Corona hat mich auf diese Idee gebracht. Da wir nicht reisen durften, keine Events besuchen, keine Städtereisen machen konnten und so die visuellen Reize sich auf die Umgebung, bei mir auch viel auf den Wald, beschränkt hatten, merkte ich beim abendlichen Filmschauen, dass ich wesentlich mehr intensive Seherlebnisse hatte und tatsächlich auch genießen konnte. Und dann habe ich einfach begonnen, Filme mit dem Smartphone in der Hand zu sehen und wenn ich merkte, dass der Film Farben, Gegenden, Menschen, Szenen zeigte, die mich in den Bann zogen, begann ich zu fotografieren.

Der Blick durch das Display meines Handys hat den Blick geschärft, auf Details, auf Bewegungen, auf Überblendungen.

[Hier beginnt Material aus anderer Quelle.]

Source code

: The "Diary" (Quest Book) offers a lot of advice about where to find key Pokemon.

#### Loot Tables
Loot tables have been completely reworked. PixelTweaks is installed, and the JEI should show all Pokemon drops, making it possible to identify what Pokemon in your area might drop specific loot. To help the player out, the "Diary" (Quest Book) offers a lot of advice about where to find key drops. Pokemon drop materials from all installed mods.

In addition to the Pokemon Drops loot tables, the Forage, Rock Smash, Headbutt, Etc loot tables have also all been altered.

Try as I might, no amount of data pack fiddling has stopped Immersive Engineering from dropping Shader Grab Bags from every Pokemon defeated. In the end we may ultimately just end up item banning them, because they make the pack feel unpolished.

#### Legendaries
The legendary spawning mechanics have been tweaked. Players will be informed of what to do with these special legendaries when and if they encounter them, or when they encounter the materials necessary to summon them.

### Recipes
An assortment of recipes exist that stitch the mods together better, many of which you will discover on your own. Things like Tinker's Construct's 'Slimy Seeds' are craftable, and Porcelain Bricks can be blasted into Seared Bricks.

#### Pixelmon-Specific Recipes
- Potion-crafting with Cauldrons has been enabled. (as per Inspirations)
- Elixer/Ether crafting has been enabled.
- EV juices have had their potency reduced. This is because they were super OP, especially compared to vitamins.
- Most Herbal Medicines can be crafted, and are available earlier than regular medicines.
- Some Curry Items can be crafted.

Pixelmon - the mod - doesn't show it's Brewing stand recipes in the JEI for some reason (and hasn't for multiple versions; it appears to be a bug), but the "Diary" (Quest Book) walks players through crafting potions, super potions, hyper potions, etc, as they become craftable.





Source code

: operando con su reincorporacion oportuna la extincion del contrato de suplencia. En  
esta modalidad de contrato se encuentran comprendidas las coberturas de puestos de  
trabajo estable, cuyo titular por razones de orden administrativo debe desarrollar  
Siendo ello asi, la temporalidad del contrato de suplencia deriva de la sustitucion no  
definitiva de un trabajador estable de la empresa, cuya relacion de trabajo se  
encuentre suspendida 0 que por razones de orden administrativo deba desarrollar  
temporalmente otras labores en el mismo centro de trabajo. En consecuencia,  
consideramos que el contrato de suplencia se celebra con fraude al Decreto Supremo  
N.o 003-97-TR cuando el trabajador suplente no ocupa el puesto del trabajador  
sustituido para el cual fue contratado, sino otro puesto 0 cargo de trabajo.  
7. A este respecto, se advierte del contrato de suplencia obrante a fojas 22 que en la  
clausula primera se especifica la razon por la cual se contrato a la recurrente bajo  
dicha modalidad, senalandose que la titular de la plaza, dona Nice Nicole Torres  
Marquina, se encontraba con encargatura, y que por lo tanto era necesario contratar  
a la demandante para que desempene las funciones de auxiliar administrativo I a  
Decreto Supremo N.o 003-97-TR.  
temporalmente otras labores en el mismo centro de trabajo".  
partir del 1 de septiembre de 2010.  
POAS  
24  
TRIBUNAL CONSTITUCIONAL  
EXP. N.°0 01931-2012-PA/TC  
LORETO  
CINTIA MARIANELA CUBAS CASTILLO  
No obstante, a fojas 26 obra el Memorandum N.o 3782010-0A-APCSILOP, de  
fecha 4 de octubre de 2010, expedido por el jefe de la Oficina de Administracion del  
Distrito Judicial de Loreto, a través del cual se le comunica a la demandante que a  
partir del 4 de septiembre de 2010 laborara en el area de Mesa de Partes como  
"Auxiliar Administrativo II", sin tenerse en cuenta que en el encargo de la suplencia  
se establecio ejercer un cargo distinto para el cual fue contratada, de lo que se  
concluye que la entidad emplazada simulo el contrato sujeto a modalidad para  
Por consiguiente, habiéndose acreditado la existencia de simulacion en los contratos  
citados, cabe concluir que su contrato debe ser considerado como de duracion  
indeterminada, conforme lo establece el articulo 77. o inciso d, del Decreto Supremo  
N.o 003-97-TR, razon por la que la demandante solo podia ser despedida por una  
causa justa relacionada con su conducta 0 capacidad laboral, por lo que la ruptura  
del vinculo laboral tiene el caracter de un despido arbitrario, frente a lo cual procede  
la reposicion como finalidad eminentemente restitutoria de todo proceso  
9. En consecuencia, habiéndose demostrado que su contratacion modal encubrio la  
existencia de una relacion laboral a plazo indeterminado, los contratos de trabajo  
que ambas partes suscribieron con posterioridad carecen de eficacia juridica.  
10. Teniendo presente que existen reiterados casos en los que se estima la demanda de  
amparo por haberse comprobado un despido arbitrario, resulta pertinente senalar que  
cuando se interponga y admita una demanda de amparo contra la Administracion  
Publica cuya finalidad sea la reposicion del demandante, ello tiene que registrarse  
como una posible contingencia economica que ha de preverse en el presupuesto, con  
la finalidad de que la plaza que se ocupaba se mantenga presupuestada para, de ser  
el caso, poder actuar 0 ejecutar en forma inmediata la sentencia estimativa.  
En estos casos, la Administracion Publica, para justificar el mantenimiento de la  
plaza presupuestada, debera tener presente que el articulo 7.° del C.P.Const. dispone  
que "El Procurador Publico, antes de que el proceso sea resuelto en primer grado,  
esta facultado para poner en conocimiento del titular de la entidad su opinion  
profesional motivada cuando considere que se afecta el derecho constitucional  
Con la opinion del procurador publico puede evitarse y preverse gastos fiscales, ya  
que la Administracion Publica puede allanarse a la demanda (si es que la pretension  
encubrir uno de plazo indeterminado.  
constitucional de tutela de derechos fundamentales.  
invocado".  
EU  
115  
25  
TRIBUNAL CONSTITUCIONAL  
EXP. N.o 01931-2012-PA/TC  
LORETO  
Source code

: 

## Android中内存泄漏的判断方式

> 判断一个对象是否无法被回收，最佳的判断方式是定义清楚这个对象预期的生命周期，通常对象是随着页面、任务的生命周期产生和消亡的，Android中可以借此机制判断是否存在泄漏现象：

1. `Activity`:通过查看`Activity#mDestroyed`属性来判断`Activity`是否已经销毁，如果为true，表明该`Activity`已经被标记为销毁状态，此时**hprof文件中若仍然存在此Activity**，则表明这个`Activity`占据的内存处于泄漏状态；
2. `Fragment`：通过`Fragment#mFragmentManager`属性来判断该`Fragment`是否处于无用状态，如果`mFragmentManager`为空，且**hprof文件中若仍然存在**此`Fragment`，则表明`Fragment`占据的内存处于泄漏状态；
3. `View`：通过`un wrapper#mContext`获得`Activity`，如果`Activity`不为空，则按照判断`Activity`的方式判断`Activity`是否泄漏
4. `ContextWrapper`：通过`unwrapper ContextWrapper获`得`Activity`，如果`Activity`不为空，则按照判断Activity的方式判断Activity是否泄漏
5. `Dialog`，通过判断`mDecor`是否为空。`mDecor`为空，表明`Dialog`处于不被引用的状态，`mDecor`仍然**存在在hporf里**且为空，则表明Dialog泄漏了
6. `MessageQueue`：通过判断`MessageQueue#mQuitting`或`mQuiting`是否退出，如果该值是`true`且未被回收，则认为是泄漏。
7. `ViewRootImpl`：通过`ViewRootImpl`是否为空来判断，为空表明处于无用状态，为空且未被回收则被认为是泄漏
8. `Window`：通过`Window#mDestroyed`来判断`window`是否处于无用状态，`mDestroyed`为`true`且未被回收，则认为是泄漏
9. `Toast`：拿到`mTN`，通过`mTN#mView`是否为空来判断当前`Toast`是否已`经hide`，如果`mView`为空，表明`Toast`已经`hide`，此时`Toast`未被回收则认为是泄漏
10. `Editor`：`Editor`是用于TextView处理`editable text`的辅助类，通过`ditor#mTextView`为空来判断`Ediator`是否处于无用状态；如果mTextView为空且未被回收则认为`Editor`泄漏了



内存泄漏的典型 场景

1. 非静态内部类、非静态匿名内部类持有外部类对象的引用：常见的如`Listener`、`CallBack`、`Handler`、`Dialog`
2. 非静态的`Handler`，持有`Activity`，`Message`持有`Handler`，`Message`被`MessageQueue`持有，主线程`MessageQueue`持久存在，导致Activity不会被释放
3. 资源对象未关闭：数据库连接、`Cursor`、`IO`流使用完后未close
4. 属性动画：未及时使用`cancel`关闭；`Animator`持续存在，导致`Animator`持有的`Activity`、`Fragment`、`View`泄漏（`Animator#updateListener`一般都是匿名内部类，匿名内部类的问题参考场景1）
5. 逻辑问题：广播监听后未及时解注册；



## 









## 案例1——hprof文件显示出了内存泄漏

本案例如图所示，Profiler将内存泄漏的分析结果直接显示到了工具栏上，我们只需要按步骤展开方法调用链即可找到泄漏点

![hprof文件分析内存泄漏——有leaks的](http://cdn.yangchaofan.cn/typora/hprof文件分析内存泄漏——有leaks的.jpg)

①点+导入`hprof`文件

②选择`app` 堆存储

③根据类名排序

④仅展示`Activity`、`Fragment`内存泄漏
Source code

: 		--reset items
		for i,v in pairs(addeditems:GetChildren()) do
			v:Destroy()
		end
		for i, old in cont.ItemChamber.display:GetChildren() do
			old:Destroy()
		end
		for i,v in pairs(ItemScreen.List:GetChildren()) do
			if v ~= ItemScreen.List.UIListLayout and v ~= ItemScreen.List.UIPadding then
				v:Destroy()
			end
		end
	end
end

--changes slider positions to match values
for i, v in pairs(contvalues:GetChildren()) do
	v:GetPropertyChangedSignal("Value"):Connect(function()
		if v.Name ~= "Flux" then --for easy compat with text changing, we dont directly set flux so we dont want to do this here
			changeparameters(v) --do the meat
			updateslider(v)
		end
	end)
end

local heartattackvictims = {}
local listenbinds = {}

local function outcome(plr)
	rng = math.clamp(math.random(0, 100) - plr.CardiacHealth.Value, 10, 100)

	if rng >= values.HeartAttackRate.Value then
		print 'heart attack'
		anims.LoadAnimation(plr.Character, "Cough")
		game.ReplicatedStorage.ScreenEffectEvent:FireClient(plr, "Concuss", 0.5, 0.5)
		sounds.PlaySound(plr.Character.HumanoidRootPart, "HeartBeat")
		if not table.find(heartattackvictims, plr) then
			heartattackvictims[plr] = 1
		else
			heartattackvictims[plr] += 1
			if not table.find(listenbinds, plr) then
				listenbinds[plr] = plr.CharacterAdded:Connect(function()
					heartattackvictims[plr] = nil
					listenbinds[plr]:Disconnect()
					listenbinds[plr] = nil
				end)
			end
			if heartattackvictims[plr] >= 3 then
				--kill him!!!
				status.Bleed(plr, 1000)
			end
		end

Und da ich keine Lust hatte, dass meine Fotoarbeiten dann auf Filmstills reduziert werden könnten, arbeite ich entweder mit der ICM-Technik, oder füge unterschiedliche Fotos zu einem eigenen Sachverhalt zusammen.
Die bewusste Geste hat das Spiel mit den Möglichkeiten noch viel spannender gemacht, weil durch die längere Verschlusszeit auch nicht immer das Ergebnis auf der Kamera war, das ich ursprünglich einfangen wollte. Aber der Film läuft weiter – und ich stoppe nie einen Film, weil ich wie in der Realität den Augenblick einfangen möchte und es im Leben auch nicht möglich ist, das Leben zurückzuspulen.

Und so kann ich mit diesen TV-pics meine ganz eigenen Geschichten erzählen, so wie ich das bei anderen Fotos auch mache. Denn es ist unerheblich, aus welchem Film diese Pics stammen, es ist mein ganz persönlicher Moment, den ich einfange, anschließend meistens noch digital bearbeite, und so zu meinem Gedanken, meinen Geschichten umarbeite.